Andrej Kramaric traf für 1899 Hoffenheim gegen den 1. FC Nürnberg (Foto: Imago, Jan Huebner)

Fußball | Bundesliga Hoffenheim mit knappem Arbeitssieg gegen Nürnberg

Die TSG 1899 Hoffenheim hält den Anschluss an die oberen Tabellenplätze in der Bundesliga: Am 25. Spieltag bezwang die Mannschaft von Trainer Julian Nagelsmann den 1. FC Nürnberg knapp mit 2:1 (1:0).

Mann des Tages war Angreifer Andrej Kramaric, der einen Doppelpack (25. Minute/Handelfmeter, 78.) schnürte. Hanno Behrens (61.) hatte zwischenzeitlich für den Club ausgeglichen. Damit liegt Hoffenheim mit nun 37 Punkten auf Rang acht.

Elfmeter nach Videobeweis zurückgenommen

Die 29.015 Zuschauer in Sinsheim erlebten schon in der 4. Minute den ersten Aufreger. Kramaric ließ sich beim Zweikampf mit dem Nürnberger Verteidiger Ewerton im Strafraum fallen. Schiedsrichter Christian Dingert zeigte auf den Punkt. Nach dem Videostudium nahm der Unparteiische die Strafstoß-Entscheidung zurück. Eigentlich hätte Kramaric zudem die Gelbe Karte sehen müssen.

Danach passierte erst einmal nicht viel. Die Gäste, bei denen Virgil Misidjan, Ondrej Petrak, Georg Margreitter und der gesperrte Matheus Pereira fehlten, hielten gut mit. Das lag aber auch an der TSG-Taktik. Trainer Nagelsmann hatte offensichtlich die Devise ausgegeben, Nürnberg aus der Defensive zu locken.
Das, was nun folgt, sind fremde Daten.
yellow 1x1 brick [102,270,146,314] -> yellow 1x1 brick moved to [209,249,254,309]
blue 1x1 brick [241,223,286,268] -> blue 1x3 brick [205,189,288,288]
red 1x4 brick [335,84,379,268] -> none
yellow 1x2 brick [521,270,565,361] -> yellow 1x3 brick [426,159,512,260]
Kramaric eiskalt vom Punkt

Obwohl die angedachte Konter-Strategie zunächst nicht funktionierte, gingen die Kraichgauer dennoch in Führung. Patrick Erras blockte einen Schuss von Kramaric mit den Händen. Diesmal entschied Dingert zu Recht auf Strafstoß. Kramaric ließ sich die Chance auf sein elftes Saisontor nicht nehmen.

Nach der Führung erhöhten die Gastgeber, die ohne Kerem Demirbay, Dennis Geiger und den gesperrten Kasim Adams auskommen mussten, die Schlagzahl. Das Gäste-Team von Interimstrainer Boris Schommers wurde in die eigene Hälfte gedrängt. Ishak Belfodil scheiterte mit einer Großchance an FCN-Torwart Christian Mathenia und dem Pfosten (33.). Auch Pavel Kaderabek verpasste den zweiten TSG-Treffer (42.).

Hoffenheim lässt fast Punkte liegen

Zu Beginn des zweiten Durchgangs ließen es die Hoffenheimer ruhiger angehen und verwalteten zunächst den Vorsprung. Das Spiel plätscherte ohne Höhepunkte vor sich hin. Nach rund einer Stunde wurden die Kraichgauer für ihre Passivität bestraft. Beim Treffer von Behrens sah TSG-Torwart Oliver Baumann nicht allzu gut aus. Im Anschluss an den Ausgleich fiel den Hoffenheimern in der Offensive kaum etwas ein. Erst der Geistesblitz von Kramaric ließ die TSG jubeln. Erras vergab in der Nachspielzeit noch eine große Chance für die Gäste.

"Die zweite Halbzeit war nicht ganz so gut von uns", bilanzierte TSG-Spieler Florian Grillitsch nach der Partie. "Die erste Halbzeit war besser, aber da müssen wir den letzten Pass bis zum Ende spielen und das 2:0 machen." Deshalb habe man am Ende noch sehr kämpfen müssen. "Wir sind glücklich über die drei Punkte", so Grillitsch.